## Text under study
In that post, I described a sense of anxiety that seems to pervade the venerable discipline of philology, which seemed to be in the process of morphing into something called "Classical Studies".  This feeling of uncertainty about the future of our scholarly disciplines was (and is) true both of Sinology and of Greek and Latin learning.  (See also "Philology and Sinology" [4/20/14].)

In last year's post, I highlighted an essay by Kathleen Coleman on the blog of the Society for Classical Studies (SCS):  "Nondum Arabes Seresque rogant: Classics Looks East" (2/2/16).  Coleman describes how she asked one of her graduate students, James Zainaldin, who was learning Chinese (evidently Mandarin) at the time to compare his experience with that language to what he had experienced learning Greek and Latin.  I remember thinking at the time that Professor Coleman was expecting quite a lot from James, since learning Modern Standard Mandarin (MSM) and learning Literary Sinitic / Classical Chinese (LS / CC) were two very different tasks.  I expressed that uneasiness with the task that Professor Coleman had set James, yet remarked that he had nonetheless made a number of significant observations.

Much to my surprise, since I had had no prior contact with James, on the first day of this month, I received the following e-mail message from him, which I copy just as I received it:

My name is James Zainaldin. I recently came across a post that you wrote on the Language Log (<http://languagelog.ldc.upenn.edu/nll/?p=24459>) comparing Western classical languages and literary Chinese. I read it with great interest, and hoped that I might be able to send you some additional thoughts now that I have taken the first year of literary Chinese in the Harvard EAS department. (At the time I made those remarks to Kathleen Coleman I was still enrolled full-time in Mandarin.)

First and foremost, I agree with your assessment of the additional difficulties that LS / CC pose against Greek and Latin (and other Western classical languages). In the first year of Literary Chinese, we read a sampling of texts (Rouzer + supplementary materials) that included Confucius, Mencius, Mozi, Zhuangzi, and the Dao de jing, among other things. I was repeatedly frustrated by the limits of grammatical or lexical analysis as a guide to understanding the sense of a statement. Some authors and some texts were more straightforward, but I found in general that where my initial intuition failed me (and where it wasn’t merely a matter of not knowing a specific use of a word), I rarely ended up with the ‘right’ translation even after pondering it for some time. I could give countless examples to this effect from the Analects in particular. I would agree on reflection that these kinds of experience are at least in part a function of the ‘terseness, allusiveness, and opacity’ that you describe as characteristic of much classical Chinese, and indeed which even my very limited experience tends to confirm. This sort of linguistic intuition of course plays a very important role in reading Greek and Latin too, but the grammatical and lexical explicitness of those languages seems to me to offer a lot to fall back on. (This is not to say that they are completely, formally explicit: the ablative in Latin is a counterexample, and one might also think of vague words like ago and res.)

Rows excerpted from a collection
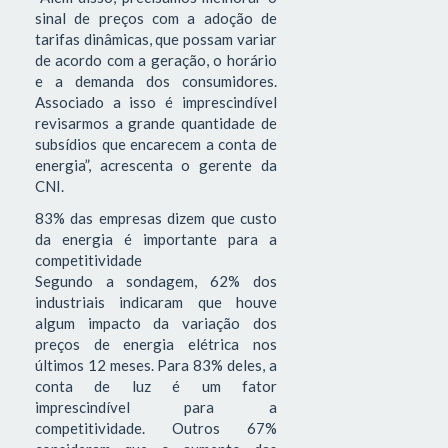
sinal de preços com a adoção de
tarifas dinâmicas, que possam variar
de acordo com a geração, o horário
e a demanda dos consumidores.
Associado a isso é imprescindível
revisarmos a grande quantidade de
subsídios que encarecem a conta de
energia”, acrescenta o gerente da
CNI.
83% das empresas dizem que custo
da energia é importante para a
competitividade
Segundo a sondagem, 62% dos
industriais indicaram que houve
algum impacto da variação dos
preços de energia elétrica nos
últimos 12 meses. Para 83% deles, a
conta de luz é um fator
imprescindível para a
competitividade. Outros 67%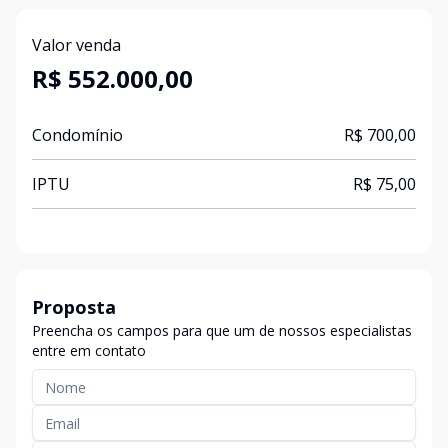
Valor venda
R$ 552.000,00
Condomínio
R$ 700,00
IPTU
R$ 75,00
Proposta
Preencha os campos para que um de nossos especialistas
entre em contato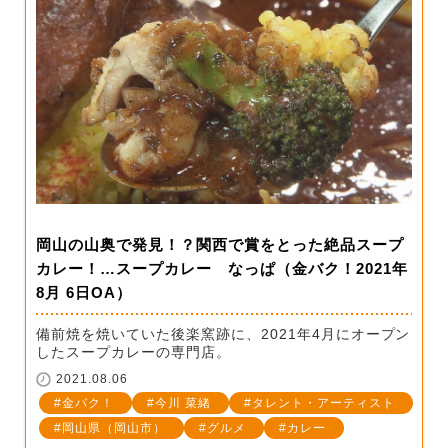
岡山の山奥で発見！？関西で賞をとった絶品スープ
カレー！…スープカレー なっぱ（金バク！2021年
8月 6日OA）
備前焼を焼いていた後楽窯跡に、2021年4月にオープン
したスープカレーの専門店。
2021.08.06
金バク！
今川 菜緒
タレント・アーティスト
岡山県（岡山市）
グルメ
カレー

## What the task requires
Copy the passage about learning classical languages between "My name is James" and "full-time in Mandarin.)", inclusive, and switch "Mandarin" to "Modern Standard Mandarin".

## Exercise result
My name is James Zainaldin. I recently came across a post that you wrote on the Language Log (<http://languagelog.ldc.upenn.edu/nll/?p=24459>) comparing Western classical languages and literary Chinese. I read it with great interest, and hoped that I might be able to send you some additional thoughts now that I have taken the first year of literary Chinese in the Harvard EAS department. (At the time I made those remarks to Kathleen Coleman I was still enrolled full-time in Modern Standard Mandarin.)